[Material for the task Boundary: Start]
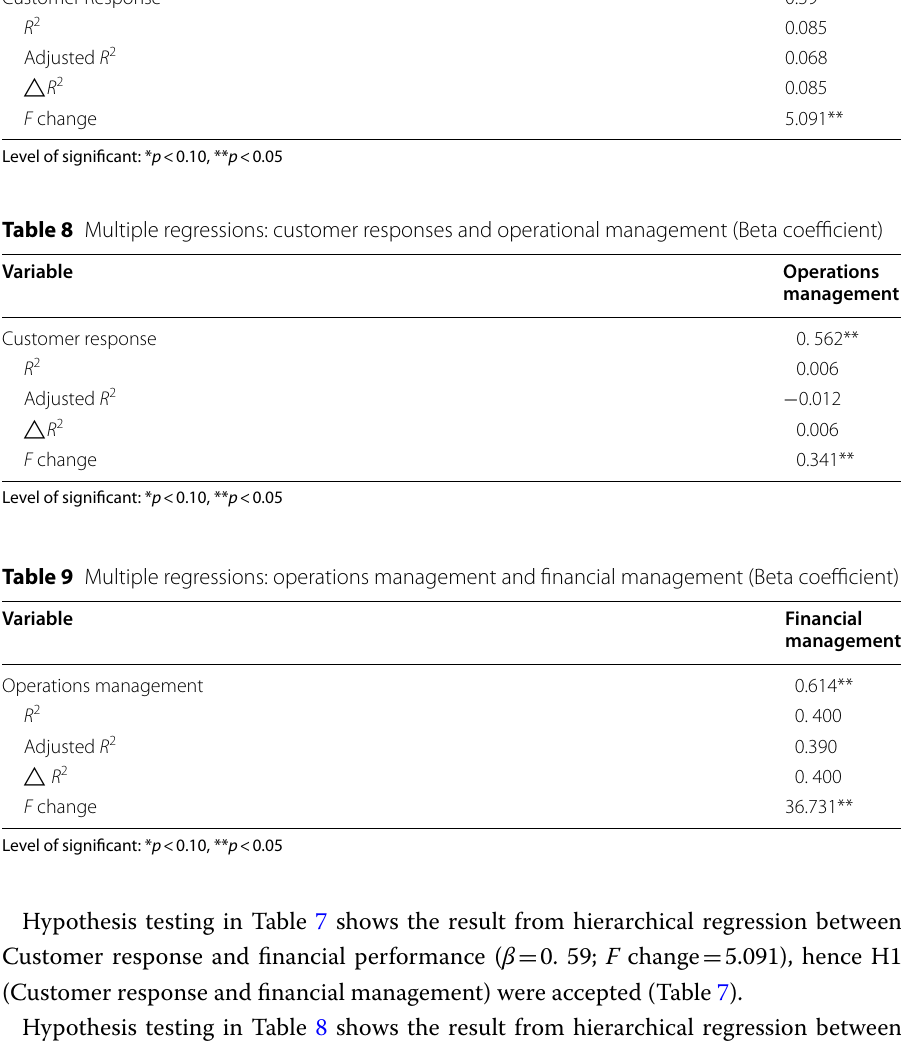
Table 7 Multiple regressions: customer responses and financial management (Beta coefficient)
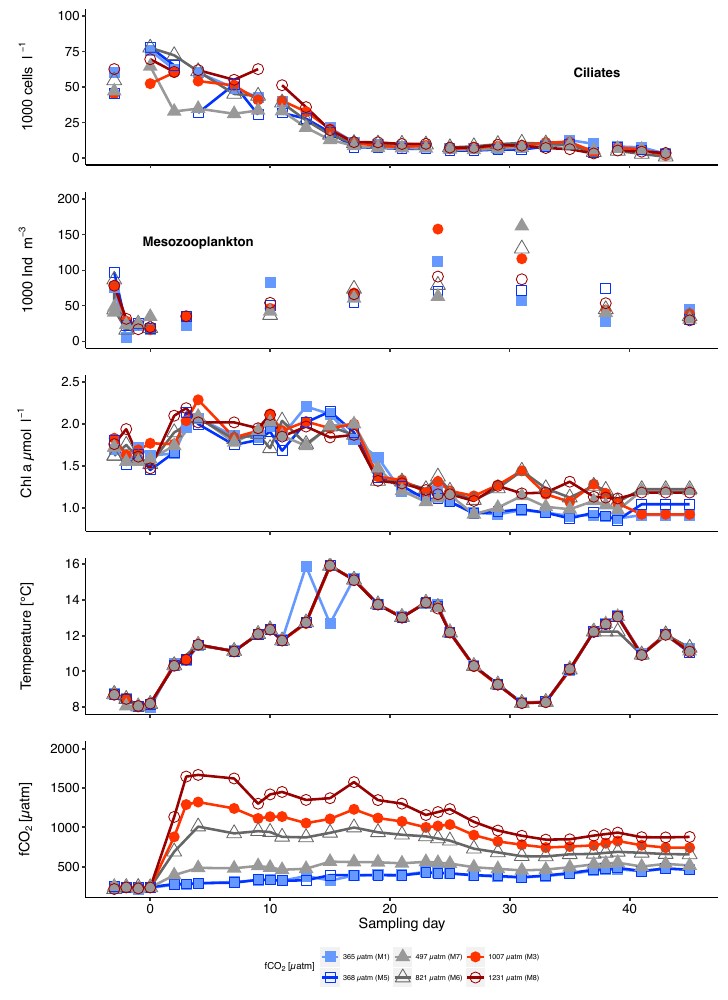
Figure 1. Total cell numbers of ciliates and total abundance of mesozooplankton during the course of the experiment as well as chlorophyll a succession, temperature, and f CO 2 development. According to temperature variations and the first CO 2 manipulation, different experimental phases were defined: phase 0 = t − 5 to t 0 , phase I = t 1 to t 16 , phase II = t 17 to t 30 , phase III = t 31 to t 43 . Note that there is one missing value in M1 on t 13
[Material for the task Boundary: End]
[Material for the task Boundary: Start]
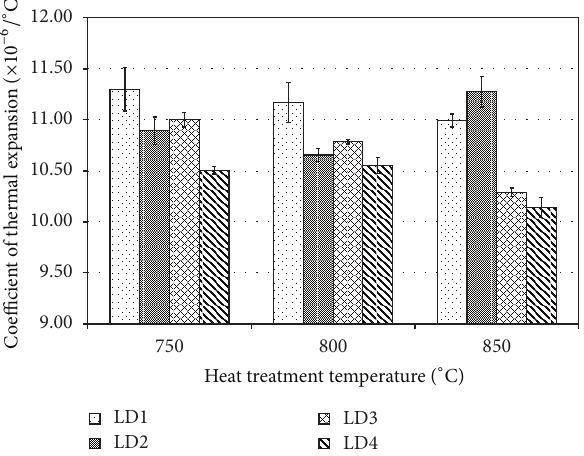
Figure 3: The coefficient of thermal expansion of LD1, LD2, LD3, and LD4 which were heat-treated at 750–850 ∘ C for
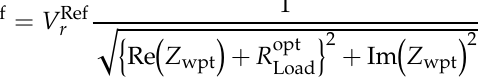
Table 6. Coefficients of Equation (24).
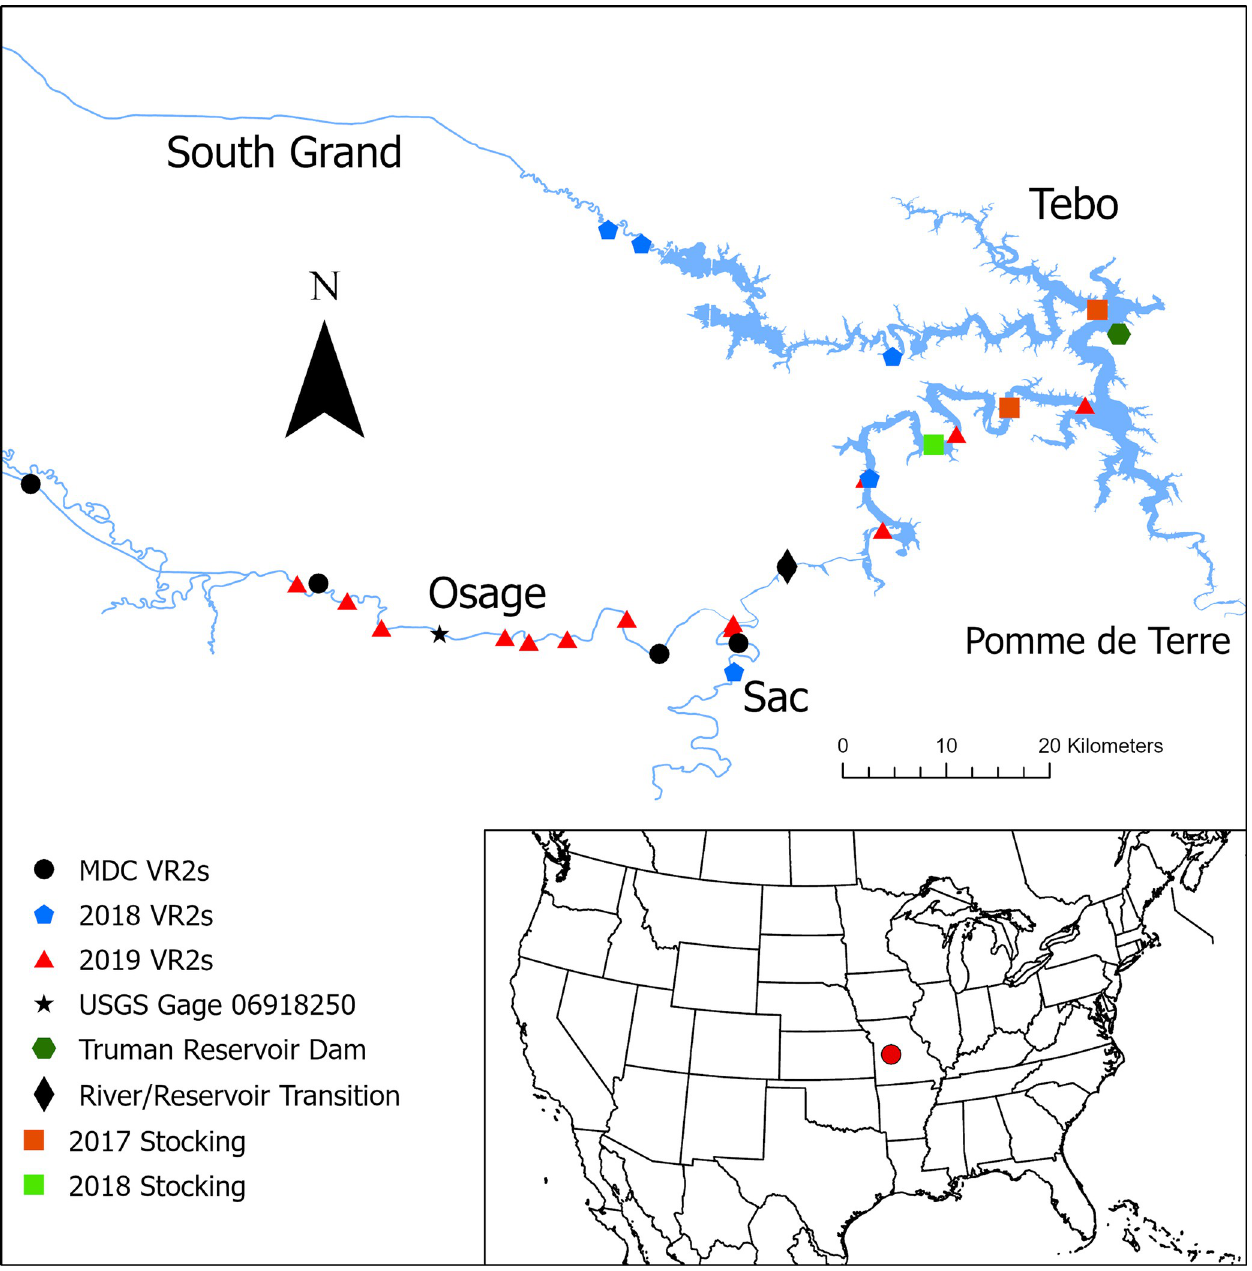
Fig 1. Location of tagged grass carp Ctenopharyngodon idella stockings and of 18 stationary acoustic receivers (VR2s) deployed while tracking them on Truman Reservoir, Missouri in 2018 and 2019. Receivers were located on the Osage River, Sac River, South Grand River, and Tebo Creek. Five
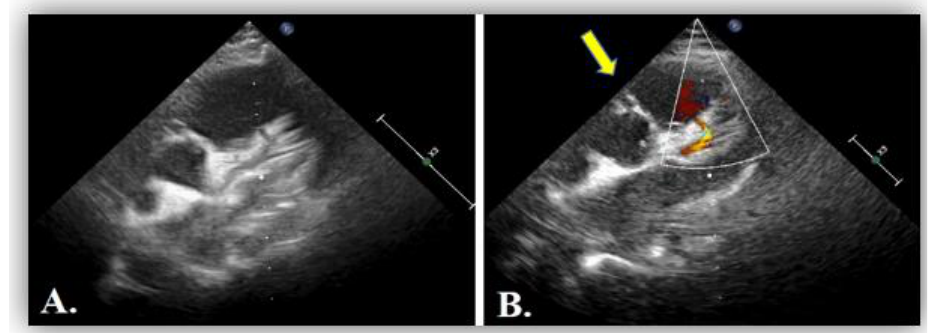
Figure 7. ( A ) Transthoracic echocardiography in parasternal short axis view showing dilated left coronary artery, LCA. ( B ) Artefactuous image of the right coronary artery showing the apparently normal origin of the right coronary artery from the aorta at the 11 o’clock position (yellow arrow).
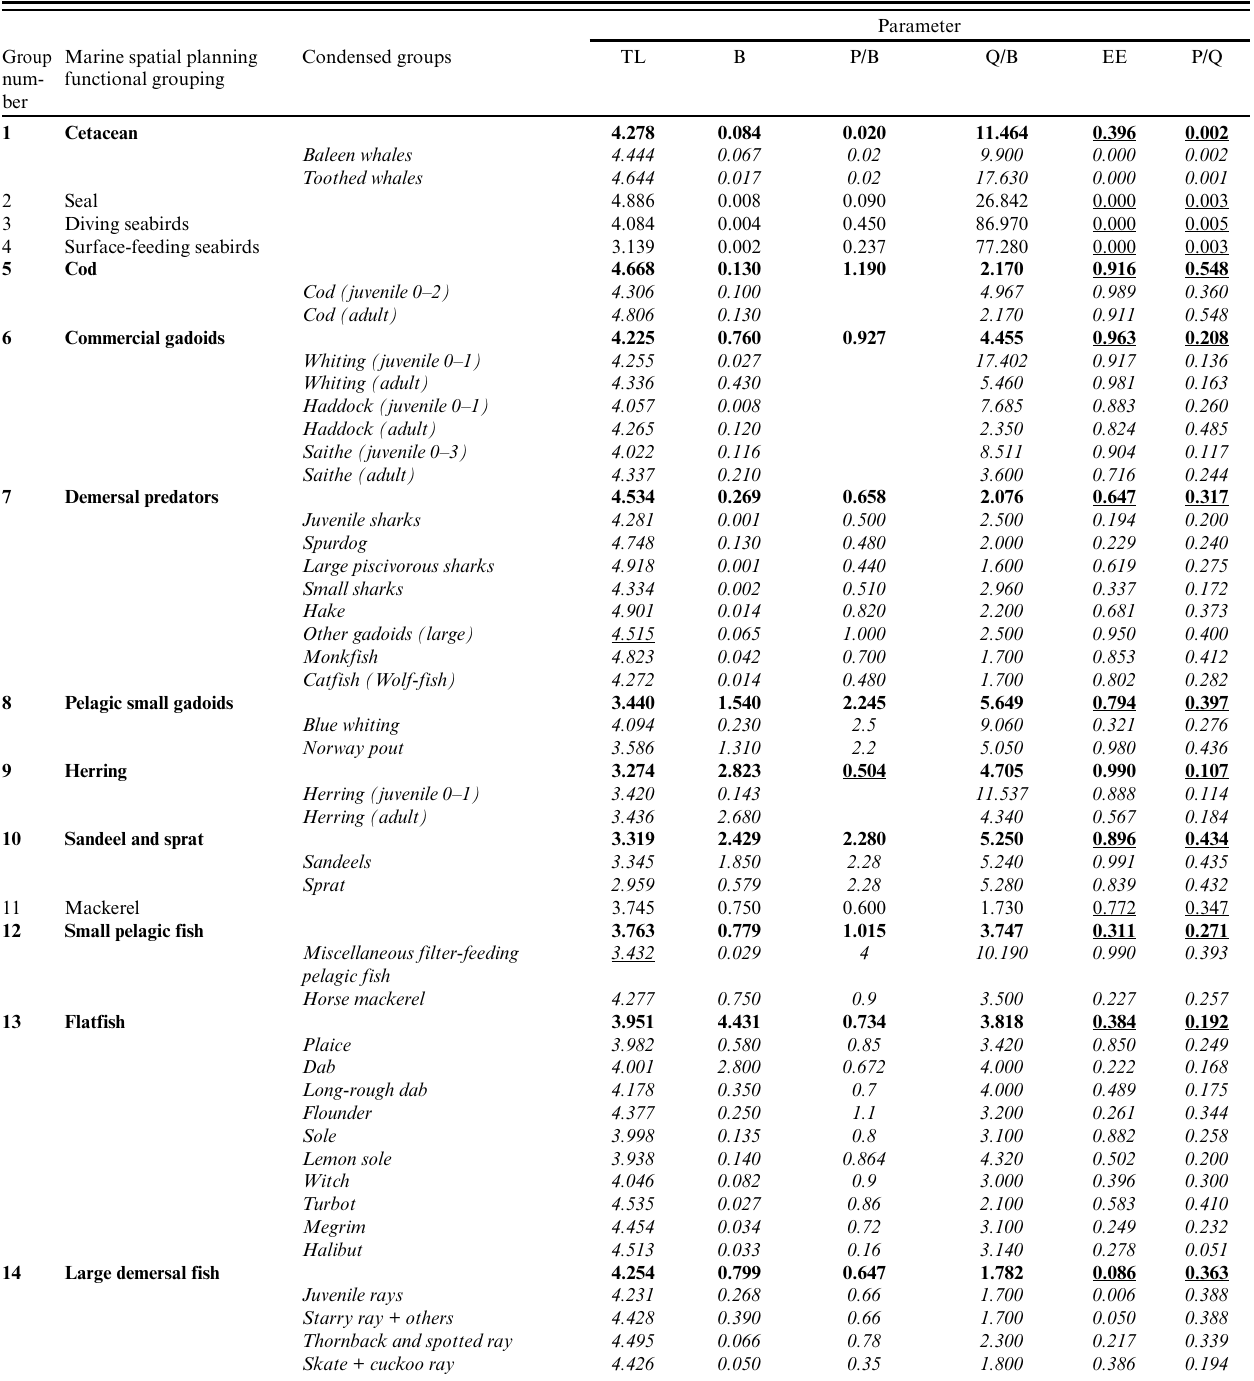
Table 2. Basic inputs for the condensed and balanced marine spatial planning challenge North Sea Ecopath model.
[Material for the task Boundary: End]
[Material for the task Boundary: Start]
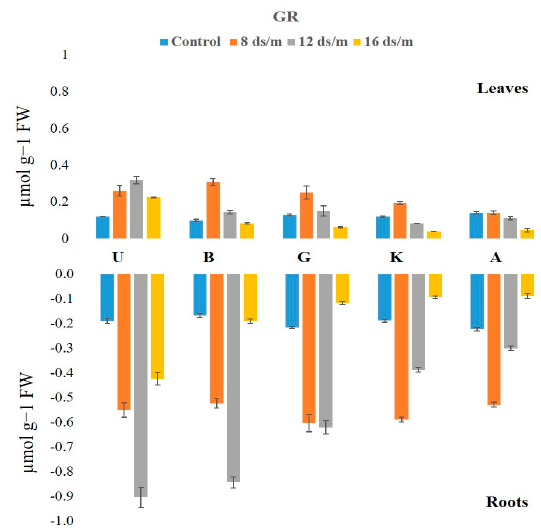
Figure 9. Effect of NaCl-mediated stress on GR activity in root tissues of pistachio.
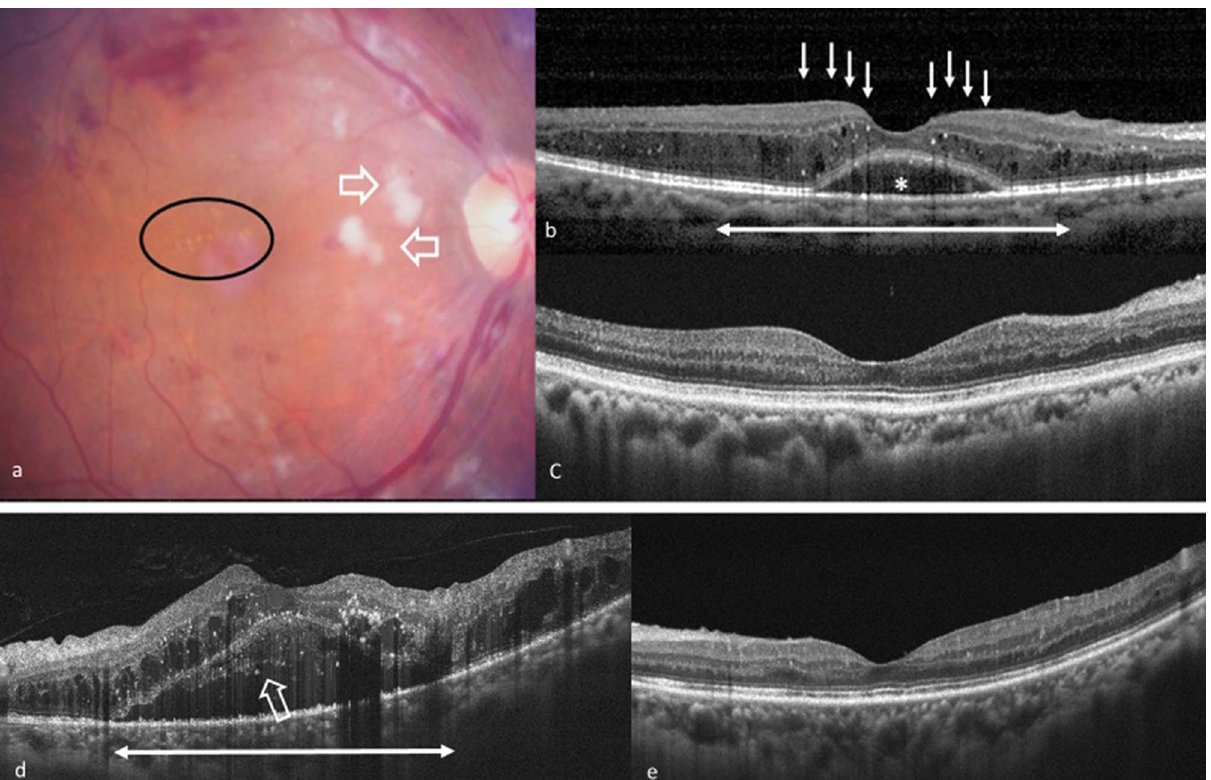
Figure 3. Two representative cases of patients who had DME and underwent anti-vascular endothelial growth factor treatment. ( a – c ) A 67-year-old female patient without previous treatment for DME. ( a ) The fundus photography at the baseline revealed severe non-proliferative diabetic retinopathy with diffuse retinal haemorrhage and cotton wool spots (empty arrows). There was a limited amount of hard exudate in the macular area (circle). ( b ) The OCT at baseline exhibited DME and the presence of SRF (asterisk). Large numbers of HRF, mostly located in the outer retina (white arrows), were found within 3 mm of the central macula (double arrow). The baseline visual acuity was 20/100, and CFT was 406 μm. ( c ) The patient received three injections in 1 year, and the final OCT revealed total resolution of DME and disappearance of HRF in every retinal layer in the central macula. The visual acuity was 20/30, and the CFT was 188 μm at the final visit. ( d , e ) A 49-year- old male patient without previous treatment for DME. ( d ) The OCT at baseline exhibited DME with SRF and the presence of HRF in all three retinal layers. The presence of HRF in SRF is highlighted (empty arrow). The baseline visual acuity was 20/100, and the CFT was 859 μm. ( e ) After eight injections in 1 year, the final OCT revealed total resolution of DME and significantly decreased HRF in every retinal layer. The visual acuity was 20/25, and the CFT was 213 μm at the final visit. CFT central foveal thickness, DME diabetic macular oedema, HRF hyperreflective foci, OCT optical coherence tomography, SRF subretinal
[Material for the task Boundary: End]
▸ **Description of the task**:
Excerpt from the records above: set down only the lines from the one that contains "Table 7 Multiple" through the one that contains "Figure 1. Total", inclusive, word for word. Pictures stay out.

▸ **Answer for this exercise**:
Table 7 Multiple regressions: customer responses and financial management (Beta coefficient)
Figure 1. Total cell numbers of ciliates and total abundance of mesozooplankton during the course of the experiment as well as chlorophyll a succession, temperature, and f CO 2 development. According to temperature variations and the first CO 2 manipulation, different experimental phases were defined: phase 0 = t − 5 to t 0 , phase I = t 1 to t 16 , phase II = t 17 to t 30 , phase III = t 31 to t 43 . Note that there is one missing value in M1 on t 13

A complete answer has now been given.